At this moment in history the world watches and waits as the nation of Ukraine is besieged and resists. We listen to media reporters as they depict the horrors inflicted on people and places, even as we see images beyond human comprehension. From the sidelines of safety some 6,000 miles away, we are removed from the daily reality of war, a relentless war of unprovoked aggression, devastation, and ruinous destruction. Yet it is impossible to be unaffected by images of a ravaged country and innocent citizens of every age subjected to unimaginable atrocities. For those who know the pain and suffering of death and grief, it is a high calling to be fully present to the human misery of others, wherever they are in the world. In his book Cries from the Cross, my late husband Dr. Leighton Farrell wrote, “Where God is, the forces of evil will never have the final word.” As children of God, it is our sacred responsibility to join hands and hearts with Ukrainians, those we love but do not know who at this very moment are oppressed by an unwanted war of brutality and terror.
If we scrutinize the images of survivors and loved ones, we see in their faces the unspeakable pain and sorrow of intense, personal grief. As I read the newspaper on April 4, I was struck by a photo of Halyna Melnik, age 61, who stepped into the daylight on Saturday, April 2 after spending almost two weeks in the darkness of her neighbor’s basement. When she emerged, she saw her once-idyllic suburban street transformed into a battlefront with homes reduced to rubble by Russian forces positioned nearby. Her 83-year-old father was sitting by his kitchen window eating a meal on March 6 when he was killed by a Russian mortar strike. Five days later, her son Serhii, a husband and father of two children, was killed as he tried to evacuate civilians to safety. In the photo, her expression is one of overwhelming grief—a broken heart awash in complete despair, utter disbelief, and searing pain.

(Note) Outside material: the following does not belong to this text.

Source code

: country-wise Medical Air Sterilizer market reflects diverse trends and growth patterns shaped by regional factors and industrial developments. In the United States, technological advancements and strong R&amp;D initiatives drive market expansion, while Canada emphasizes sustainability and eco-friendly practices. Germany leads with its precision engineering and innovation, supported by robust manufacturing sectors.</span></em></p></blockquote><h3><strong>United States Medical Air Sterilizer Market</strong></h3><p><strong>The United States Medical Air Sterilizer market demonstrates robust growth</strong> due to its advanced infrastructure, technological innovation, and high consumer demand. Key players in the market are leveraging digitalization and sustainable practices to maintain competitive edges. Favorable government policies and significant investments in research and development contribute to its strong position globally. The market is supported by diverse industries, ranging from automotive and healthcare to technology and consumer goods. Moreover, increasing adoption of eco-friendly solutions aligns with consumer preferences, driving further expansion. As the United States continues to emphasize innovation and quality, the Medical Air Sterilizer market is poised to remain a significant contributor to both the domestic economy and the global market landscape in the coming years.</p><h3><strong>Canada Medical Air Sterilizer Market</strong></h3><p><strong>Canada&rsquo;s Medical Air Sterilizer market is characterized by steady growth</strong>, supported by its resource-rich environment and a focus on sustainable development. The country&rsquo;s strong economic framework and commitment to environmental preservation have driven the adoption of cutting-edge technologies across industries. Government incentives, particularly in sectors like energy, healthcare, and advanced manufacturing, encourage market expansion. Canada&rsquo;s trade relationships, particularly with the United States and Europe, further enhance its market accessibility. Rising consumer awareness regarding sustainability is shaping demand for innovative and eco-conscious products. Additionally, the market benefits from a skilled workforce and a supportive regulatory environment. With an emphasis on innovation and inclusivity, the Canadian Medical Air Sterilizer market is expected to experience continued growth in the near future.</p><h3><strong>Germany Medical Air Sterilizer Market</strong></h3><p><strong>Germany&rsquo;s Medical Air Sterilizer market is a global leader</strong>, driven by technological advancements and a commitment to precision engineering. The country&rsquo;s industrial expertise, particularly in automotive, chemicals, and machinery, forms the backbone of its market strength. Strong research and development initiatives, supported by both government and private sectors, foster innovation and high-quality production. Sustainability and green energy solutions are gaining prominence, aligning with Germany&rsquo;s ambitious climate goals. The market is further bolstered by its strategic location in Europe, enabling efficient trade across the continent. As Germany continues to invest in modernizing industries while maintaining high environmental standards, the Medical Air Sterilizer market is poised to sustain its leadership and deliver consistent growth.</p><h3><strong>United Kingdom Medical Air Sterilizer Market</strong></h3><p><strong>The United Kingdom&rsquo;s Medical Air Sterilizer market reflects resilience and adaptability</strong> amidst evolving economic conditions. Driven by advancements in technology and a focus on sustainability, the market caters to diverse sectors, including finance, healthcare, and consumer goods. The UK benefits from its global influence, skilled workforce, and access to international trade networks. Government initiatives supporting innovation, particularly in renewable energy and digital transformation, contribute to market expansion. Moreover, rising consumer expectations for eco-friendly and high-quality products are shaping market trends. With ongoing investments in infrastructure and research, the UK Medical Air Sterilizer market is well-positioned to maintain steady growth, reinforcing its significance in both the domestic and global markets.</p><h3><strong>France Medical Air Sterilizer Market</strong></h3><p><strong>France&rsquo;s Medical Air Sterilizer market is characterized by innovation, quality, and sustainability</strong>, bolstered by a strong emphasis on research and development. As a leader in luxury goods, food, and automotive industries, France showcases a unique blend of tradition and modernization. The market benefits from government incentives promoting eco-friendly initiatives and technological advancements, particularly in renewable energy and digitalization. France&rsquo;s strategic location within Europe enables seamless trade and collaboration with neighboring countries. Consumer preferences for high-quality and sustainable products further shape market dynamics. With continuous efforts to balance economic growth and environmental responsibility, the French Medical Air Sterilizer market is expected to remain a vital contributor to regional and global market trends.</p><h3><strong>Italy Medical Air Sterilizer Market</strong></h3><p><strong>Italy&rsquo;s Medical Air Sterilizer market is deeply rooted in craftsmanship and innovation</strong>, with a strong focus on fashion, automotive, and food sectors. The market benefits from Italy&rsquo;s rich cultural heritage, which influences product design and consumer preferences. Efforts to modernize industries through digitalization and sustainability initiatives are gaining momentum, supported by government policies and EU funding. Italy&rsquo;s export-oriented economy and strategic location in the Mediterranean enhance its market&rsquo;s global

The psalmist David prays for deliverance from his enemies in Psalm 31:9-16,
Be gracious to me, O LORD, for I am in distress;
my eye wastes away from grief, my soul and body also.
For my lie is spent with sorrow, and my years with sighing;
my strength fails because of my misery, and my bones waste away.
I am the scorn of all my adversaries, a horror to my neighbors,
an object of dread to my acquaintances;
those who see me in the street flee from me.
I have passed out of mind like one who is dead;
I have become like a broken vessel.
For I hear the whispering of many—terror all around!—
as they scheme together against me,
as they plot to take my life.
But I trust in you, O LORD; I say, “You are my God.”
my times are in your hand;
deliver me from the hand of my enemies and persecutors.
Let your face shine upon your servant;
save me in your steadfast love.
Our personal experience of grief empowers us to reach across time and geography to support those who are engaged in the fierce struggle to defend their lives, their democracy, and the freedom of their nation. We have a sacred duty to those who are at the epicenter of hardship and adversity to offer spiritual solidarity and encouragement as they persevere in the strength of their unshakeable faith. We pray in the words of the psalmist,
Blessed be the LORD, for he has wondrously shown his steadfast love to me
When I was beset as a city under siege.
I had said in my alarm, “I am driven far from your sight.”
But you heard my supplications when I cried out to you for help.
Above all else, we befriend those who are anguished by the pain of loss and uncertainty with the love and compassion of our heart. We pray for them and with them. We pray for God's strength and unmistakable presence to them. We pray that God will comfort them at this time of fear and anxiety in their lives, “Praise be to the God and Father of our Lord Jesus Christ, the Father of compassion and the God of all comfort, who comforts us in all our troubles, so that we can comfort those in any trouble with the comfort we ourselves receive from God” (2 Corinthians 1:3-4).
At this high holy season, in the confidence of our faith we believe that God is at work in the world to restore and redeem humankind. In the certainty of our faith we believe that good will triumph over evil through the power and sufficiency of God’s grace.
Let all who are faithful offer prayer to you; at a time of distress, the rush of mighty waters shall not reach them.
You are a hiding place for me; you preserve me from trouble; you surround me with glad cries of deliverance.